* [Assigned task]:
The material below includes pictures; leave them out and return only the lines between the line containing "pinky tip: (689, 355)" and the line containing "pinky pip: (130, 153)", inclusive, word for word.

* [Extracted entries]:
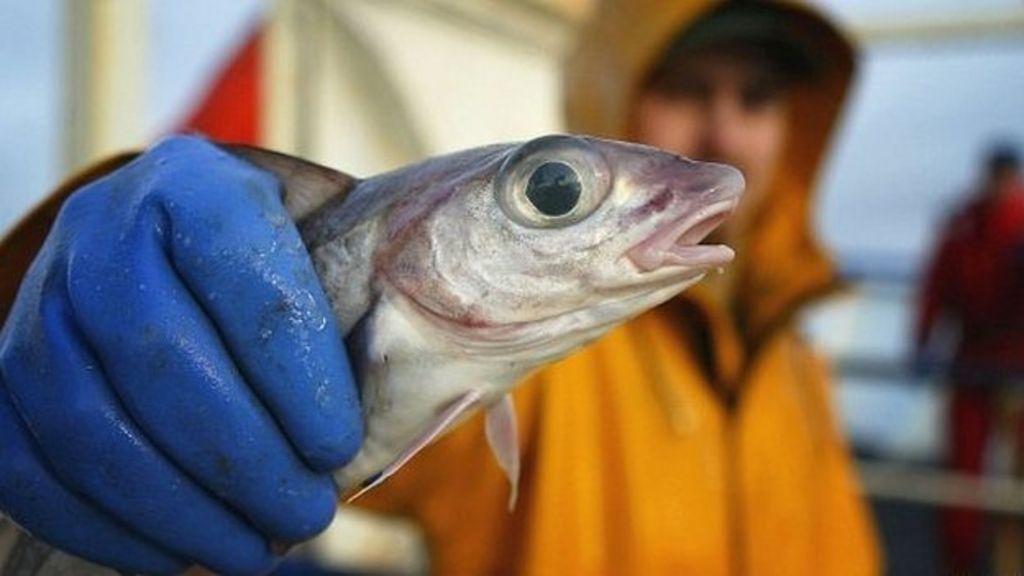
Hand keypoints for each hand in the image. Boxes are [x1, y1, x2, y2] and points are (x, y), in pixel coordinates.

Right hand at [0, 136, 361, 574]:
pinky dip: (104, 525)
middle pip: (158, 353)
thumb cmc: (285, 263)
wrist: (181, 251)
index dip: (295, 372)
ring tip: (255, 550)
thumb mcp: (333, 247)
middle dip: (240, 456)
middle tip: (306, 514)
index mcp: (198, 182)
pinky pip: (28, 464)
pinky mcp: (6, 376)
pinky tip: (174, 554)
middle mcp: (104, 227)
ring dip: (178, 506)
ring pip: (89, 421)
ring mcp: (41, 299)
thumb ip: (368, 296)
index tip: (338, 447)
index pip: (244, 271)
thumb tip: (427, 391)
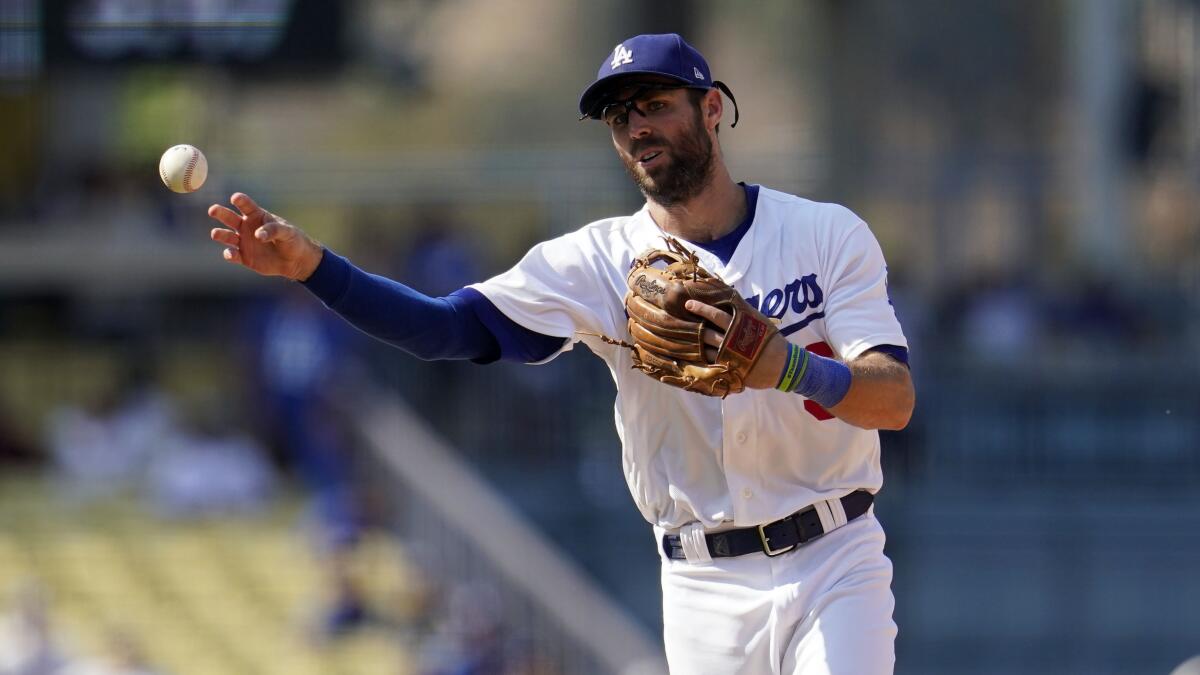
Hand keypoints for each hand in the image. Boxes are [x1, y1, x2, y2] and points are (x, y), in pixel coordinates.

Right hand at [207, 193, 322, 280]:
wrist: (296, 260)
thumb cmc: (293, 240)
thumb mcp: (287, 232)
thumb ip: (273, 230)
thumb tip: (258, 235)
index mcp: (257, 216)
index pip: (246, 205)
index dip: (240, 200)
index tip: (235, 198)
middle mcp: (246, 227)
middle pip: (230, 218)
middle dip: (220, 213)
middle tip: (213, 210)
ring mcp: (243, 242)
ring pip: (227, 236)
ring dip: (220, 234)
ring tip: (215, 234)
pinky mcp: (244, 257)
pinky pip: (233, 255)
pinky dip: (229, 254)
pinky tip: (231, 254)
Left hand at [685, 299, 787, 389]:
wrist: (783, 365)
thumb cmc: (770, 340)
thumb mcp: (758, 321)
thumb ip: (743, 311)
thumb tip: (729, 296)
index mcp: (740, 326)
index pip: (717, 315)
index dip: (701, 308)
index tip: (688, 303)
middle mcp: (732, 341)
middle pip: (706, 332)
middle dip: (691, 327)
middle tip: (677, 321)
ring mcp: (729, 357)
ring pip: (704, 349)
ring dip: (692, 344)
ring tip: (680, 338)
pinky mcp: (728, 370)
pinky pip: (709, 364)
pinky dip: (699, 358)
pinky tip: (689, 355)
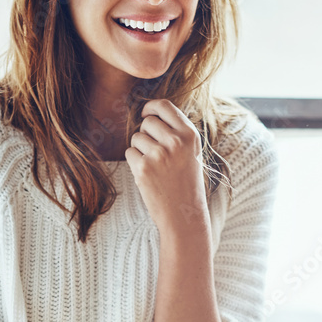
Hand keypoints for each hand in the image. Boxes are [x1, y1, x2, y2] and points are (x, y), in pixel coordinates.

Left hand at [125, 98, 209, 236]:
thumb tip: (152, 113)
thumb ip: (177, 132)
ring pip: (136, 138)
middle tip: (155, 152)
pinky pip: (130, 153)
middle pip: (147, 122)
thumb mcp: (192, 153)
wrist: (184, 214)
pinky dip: (135, 162)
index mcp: (189, 135)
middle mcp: (175, 141)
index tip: (146, 113)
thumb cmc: (187, 183)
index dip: (151, 107)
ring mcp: (158, 154)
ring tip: (155, 167)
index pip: (164, 106)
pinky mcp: (144, 168)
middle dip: (146, 133)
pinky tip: (148, 175)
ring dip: (140, 150)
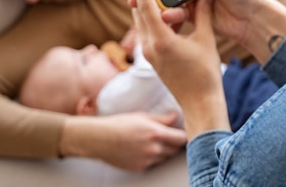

* [Solved exercise]:
pinky tip: (689, 355)
Hand keypoints for each hand in the image. Boxes are [x1, y1, x2, y2] and points are (x, y), in pixel coordinates.

Left hand at [125, 98, 209, 236]:
thumb tip: (152, 113)
thumb ip: (177, 132)
ring pip: (136, 138)
middle tip: (155, 152)
pinky pip: (130, 153)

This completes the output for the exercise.